The life of an Olympic development cyclist behind her, the journey began – all be it unplanned – our cycling nomad says: “I had some time off anyway so I spent some time just riding and deciding what to do. I met two other cycle tourists and I was so inspired I decided to cycle the world. So I flew back to Scotland, sold everything I had and left on a £300 city bike. At first I was scared – especially when wild camping in countries where there are animals we don’t get in the UK. I didn’t sleep, so I got a bit zoned out – I was just so tired and detached. But then I started to sleep.”

She didn’t make the trip easy, heading straight to the Alps, even taking a pannier loaded bike up Alpe d’ Huez only to cycle back down again (the road doesn’t go anywhere – we laughed about this for a while over Earl Grey and Peppermint tea).

“Was it worth the pain? One day I’ll think yes.”

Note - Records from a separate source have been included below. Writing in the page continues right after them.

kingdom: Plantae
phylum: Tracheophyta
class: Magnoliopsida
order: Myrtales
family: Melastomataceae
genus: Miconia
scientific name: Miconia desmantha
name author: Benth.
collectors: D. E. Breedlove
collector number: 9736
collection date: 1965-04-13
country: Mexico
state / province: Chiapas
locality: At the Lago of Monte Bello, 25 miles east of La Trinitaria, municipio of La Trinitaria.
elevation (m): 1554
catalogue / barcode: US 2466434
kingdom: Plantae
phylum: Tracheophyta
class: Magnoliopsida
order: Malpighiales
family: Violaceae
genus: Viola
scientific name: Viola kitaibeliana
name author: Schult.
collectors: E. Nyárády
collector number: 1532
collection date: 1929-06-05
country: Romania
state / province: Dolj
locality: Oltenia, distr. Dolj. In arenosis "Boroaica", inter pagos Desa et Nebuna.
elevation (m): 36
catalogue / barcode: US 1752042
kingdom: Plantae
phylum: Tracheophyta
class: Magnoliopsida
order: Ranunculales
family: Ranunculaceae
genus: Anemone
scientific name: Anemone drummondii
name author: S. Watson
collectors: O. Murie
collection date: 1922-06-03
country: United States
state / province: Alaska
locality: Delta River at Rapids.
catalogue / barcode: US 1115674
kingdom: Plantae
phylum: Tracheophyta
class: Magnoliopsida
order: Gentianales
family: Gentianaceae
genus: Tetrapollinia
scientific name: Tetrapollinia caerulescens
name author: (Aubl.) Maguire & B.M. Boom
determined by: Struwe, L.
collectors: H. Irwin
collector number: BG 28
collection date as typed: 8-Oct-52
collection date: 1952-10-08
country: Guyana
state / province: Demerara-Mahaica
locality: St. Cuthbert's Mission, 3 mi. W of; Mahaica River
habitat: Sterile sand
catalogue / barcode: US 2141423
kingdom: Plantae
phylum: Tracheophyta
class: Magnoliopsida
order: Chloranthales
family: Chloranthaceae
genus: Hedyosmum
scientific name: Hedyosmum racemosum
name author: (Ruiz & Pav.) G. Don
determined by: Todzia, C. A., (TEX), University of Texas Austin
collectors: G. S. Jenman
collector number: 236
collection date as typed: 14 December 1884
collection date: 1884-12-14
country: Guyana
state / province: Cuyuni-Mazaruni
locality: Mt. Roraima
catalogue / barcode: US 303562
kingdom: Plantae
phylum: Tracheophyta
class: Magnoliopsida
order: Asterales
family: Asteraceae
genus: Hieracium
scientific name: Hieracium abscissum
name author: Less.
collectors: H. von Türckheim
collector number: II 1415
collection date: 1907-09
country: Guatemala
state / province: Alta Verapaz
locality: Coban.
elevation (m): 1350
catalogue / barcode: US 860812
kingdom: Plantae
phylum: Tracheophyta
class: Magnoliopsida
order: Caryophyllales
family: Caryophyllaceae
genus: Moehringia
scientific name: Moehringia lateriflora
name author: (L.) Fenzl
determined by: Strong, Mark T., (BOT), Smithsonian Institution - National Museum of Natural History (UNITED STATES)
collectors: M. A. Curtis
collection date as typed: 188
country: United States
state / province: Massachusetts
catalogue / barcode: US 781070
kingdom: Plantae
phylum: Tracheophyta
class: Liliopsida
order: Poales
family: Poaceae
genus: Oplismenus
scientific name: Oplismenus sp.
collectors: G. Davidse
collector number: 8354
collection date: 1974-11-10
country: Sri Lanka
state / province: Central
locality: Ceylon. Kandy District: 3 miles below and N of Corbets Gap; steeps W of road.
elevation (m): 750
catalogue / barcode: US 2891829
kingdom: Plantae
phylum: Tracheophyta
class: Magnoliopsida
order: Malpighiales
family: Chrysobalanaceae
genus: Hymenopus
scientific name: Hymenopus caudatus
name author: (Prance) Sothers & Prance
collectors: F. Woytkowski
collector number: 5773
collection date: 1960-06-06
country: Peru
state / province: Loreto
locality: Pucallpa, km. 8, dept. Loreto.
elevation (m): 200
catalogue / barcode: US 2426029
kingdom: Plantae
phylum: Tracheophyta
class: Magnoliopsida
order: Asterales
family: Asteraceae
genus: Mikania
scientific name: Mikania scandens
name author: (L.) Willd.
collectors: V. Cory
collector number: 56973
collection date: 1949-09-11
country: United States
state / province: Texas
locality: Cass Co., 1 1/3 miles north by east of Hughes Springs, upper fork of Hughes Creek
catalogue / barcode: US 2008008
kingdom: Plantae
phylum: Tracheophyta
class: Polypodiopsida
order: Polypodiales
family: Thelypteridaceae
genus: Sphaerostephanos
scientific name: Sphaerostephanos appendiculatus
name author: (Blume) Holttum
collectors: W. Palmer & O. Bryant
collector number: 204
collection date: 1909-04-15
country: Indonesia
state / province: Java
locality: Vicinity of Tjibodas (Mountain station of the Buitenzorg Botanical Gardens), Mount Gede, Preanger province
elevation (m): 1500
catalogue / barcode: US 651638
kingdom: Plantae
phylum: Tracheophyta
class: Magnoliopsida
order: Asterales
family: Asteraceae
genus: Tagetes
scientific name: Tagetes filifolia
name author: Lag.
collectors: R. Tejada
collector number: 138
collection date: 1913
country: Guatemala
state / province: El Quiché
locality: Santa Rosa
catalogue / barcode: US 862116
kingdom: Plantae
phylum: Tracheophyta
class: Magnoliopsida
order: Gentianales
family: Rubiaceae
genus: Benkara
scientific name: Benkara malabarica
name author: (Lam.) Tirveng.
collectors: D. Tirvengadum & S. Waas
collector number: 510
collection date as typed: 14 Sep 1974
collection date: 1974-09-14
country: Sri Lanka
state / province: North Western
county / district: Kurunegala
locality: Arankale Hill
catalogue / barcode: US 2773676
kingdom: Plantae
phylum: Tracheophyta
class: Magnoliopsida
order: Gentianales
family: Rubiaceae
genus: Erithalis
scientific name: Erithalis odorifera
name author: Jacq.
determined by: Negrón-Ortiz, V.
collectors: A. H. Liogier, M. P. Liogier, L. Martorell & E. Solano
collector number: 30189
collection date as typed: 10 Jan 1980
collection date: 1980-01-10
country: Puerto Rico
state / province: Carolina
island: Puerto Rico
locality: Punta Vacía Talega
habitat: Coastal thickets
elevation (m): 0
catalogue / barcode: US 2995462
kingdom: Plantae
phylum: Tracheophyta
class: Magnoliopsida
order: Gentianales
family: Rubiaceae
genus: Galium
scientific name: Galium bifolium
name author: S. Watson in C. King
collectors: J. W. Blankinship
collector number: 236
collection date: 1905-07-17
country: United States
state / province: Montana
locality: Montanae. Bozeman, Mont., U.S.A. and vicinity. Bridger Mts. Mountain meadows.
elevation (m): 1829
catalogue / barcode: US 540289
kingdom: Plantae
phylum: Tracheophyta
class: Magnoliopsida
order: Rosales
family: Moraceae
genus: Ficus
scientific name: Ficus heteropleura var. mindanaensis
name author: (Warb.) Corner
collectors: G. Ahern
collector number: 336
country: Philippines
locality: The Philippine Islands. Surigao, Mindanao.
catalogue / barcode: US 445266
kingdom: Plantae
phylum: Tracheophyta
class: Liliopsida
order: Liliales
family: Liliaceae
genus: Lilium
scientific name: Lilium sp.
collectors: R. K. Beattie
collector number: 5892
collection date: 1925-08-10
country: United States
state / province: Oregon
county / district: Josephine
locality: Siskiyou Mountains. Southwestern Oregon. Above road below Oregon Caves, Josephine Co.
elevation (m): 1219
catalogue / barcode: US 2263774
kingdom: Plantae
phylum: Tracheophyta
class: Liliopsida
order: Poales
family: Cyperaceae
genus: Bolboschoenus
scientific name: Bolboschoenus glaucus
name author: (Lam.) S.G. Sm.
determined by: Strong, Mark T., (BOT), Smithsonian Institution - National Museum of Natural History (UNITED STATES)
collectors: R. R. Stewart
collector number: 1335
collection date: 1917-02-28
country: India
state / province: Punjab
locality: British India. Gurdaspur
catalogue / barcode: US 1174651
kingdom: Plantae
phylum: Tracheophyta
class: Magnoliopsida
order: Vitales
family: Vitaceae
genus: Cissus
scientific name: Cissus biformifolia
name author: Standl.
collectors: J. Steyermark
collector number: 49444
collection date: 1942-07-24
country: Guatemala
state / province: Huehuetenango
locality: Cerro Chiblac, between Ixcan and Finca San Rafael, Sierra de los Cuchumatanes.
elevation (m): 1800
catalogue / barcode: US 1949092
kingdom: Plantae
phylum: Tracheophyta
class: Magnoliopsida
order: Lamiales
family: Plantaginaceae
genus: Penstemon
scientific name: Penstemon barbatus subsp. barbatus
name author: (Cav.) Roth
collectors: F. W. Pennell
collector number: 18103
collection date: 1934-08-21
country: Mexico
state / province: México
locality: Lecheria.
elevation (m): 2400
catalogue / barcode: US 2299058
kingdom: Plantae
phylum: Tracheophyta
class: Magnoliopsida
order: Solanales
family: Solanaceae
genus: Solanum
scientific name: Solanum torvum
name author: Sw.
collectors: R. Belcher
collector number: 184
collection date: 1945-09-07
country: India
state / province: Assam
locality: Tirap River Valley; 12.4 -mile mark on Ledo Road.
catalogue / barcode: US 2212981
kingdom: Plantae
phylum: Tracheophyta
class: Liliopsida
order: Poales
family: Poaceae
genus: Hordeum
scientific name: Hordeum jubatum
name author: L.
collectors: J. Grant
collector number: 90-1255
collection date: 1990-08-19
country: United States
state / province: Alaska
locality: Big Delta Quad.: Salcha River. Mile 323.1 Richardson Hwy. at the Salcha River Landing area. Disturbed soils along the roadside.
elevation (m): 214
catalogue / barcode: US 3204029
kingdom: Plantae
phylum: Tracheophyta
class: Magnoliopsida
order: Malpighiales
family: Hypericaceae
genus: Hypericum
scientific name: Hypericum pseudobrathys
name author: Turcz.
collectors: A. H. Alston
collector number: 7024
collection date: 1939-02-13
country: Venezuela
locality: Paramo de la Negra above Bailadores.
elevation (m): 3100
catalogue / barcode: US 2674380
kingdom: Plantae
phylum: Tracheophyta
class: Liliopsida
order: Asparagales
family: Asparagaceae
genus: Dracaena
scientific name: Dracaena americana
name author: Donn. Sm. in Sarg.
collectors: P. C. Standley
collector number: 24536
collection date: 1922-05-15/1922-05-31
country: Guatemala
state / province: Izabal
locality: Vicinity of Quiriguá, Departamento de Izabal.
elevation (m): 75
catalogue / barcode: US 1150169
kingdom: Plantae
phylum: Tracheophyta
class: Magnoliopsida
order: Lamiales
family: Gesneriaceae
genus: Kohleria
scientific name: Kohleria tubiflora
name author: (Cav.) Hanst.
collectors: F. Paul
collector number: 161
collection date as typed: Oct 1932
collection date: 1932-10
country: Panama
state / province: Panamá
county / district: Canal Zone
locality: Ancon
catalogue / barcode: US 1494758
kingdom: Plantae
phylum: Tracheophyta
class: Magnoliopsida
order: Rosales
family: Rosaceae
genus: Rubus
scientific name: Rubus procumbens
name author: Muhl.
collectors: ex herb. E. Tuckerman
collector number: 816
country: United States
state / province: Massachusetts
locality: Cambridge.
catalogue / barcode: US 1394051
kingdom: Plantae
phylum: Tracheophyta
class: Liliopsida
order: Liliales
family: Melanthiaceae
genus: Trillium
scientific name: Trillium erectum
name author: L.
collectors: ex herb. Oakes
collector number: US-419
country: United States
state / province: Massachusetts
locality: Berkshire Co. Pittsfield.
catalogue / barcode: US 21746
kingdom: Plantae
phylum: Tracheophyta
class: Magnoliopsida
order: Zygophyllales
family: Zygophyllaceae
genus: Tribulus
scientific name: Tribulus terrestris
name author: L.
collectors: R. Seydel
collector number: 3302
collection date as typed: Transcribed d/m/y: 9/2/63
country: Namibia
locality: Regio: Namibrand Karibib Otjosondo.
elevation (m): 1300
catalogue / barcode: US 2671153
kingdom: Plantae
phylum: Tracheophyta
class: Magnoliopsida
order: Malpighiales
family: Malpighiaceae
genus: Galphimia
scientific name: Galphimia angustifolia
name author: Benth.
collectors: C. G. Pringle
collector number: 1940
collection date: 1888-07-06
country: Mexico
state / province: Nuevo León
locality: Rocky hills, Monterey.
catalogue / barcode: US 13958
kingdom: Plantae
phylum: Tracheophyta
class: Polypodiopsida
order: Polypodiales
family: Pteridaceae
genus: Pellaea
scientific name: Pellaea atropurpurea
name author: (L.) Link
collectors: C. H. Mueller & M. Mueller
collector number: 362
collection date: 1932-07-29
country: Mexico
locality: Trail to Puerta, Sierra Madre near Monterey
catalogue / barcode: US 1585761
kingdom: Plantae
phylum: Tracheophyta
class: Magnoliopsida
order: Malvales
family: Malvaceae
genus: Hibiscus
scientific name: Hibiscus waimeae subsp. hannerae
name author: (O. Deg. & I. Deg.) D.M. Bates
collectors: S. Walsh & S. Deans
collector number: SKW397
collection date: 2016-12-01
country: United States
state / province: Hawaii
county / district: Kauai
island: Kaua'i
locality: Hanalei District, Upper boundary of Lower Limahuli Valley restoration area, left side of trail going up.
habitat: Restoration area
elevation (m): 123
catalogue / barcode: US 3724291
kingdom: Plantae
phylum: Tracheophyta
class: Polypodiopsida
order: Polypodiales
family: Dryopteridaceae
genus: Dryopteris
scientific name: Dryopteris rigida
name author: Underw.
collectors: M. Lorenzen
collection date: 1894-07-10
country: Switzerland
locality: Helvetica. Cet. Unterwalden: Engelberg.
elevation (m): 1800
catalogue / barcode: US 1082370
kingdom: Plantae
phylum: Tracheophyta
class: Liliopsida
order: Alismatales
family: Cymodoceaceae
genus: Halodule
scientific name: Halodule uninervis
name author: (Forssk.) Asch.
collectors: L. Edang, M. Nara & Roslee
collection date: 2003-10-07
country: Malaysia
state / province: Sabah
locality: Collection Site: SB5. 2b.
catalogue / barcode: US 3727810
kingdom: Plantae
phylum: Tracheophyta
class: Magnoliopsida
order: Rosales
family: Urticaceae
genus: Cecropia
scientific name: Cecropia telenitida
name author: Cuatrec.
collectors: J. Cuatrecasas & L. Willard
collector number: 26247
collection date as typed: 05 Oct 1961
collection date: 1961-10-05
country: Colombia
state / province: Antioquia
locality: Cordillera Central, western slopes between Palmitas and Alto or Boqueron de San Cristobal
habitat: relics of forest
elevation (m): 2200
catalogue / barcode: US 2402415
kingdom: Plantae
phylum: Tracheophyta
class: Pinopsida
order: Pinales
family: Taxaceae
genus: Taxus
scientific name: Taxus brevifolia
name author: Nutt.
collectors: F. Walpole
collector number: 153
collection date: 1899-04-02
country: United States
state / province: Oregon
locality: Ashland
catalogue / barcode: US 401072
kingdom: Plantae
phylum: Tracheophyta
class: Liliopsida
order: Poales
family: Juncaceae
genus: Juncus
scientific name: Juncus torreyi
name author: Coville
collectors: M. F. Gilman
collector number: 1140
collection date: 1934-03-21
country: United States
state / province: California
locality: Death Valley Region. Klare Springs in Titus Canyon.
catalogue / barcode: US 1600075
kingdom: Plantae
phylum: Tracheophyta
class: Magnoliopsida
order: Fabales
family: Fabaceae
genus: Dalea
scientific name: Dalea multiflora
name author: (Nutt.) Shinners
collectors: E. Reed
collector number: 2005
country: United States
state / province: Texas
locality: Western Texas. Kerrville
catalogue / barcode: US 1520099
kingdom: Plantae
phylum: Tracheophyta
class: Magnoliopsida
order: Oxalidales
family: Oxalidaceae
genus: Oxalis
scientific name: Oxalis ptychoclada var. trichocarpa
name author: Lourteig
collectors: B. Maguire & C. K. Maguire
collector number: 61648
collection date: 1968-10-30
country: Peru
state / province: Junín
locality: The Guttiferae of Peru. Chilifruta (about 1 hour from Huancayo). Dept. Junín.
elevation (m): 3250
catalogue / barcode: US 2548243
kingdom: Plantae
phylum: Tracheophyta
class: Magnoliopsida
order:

The hardest riding so far I’m told can be attributed only to South America. Taromsari tells me: “There are no roads, there’s no reception, nothing works at 4,500 metres, it all packs in. But it’s one of the most amazing areas I’ve ever seen. Andes, Bolivia – it’s phenomenal. Was it worth the pain? One day I’ll think yes. I did it because I had to cross the Andes to get to Bolivia. And people have done it before.”

Since 2014, when the trip began, female cyclists in Iran have received a heavy weight of column inches in the press after a Fatwa was issues against women riding bicycles in public. Where once they may have wordlessly done as demanded, this year they revolted – riding anyway and sharing their pictures with #IranianWomenLoveCycling. On her World Bicycle tour, Taromsari has been continually offering those women support and posting her own images with the tag.

“The women riding in Iran and posting these images are putting themselves at a lot of risk – not just from the police but from society. Society imprisons women in Iran.”

She explains: “A hundred years ago it was the same here [in Britain], women weren’t allowed to ride. Countries all over the world are at different states of development in equality. Iran is at the very start of the women’s rights movement. In all of these countries, whenever you get women fighting for their rights, you get women fighting to ride bicycles. It’s so important when we see these movements happening, that we get behind them.”

She adds: “The women riding in Iran and posting these images are putting themselves at a lot of risk – not just from the police but from society. Society imprisons women in Iran. I really want people in the UK to understand how important hashtags are. It takes seconds for you to post one, but it shows the nations involved that people are listening. For the women it shows that people in the world agree with them.”

#IranianWomenLoveCycling. Pass it on.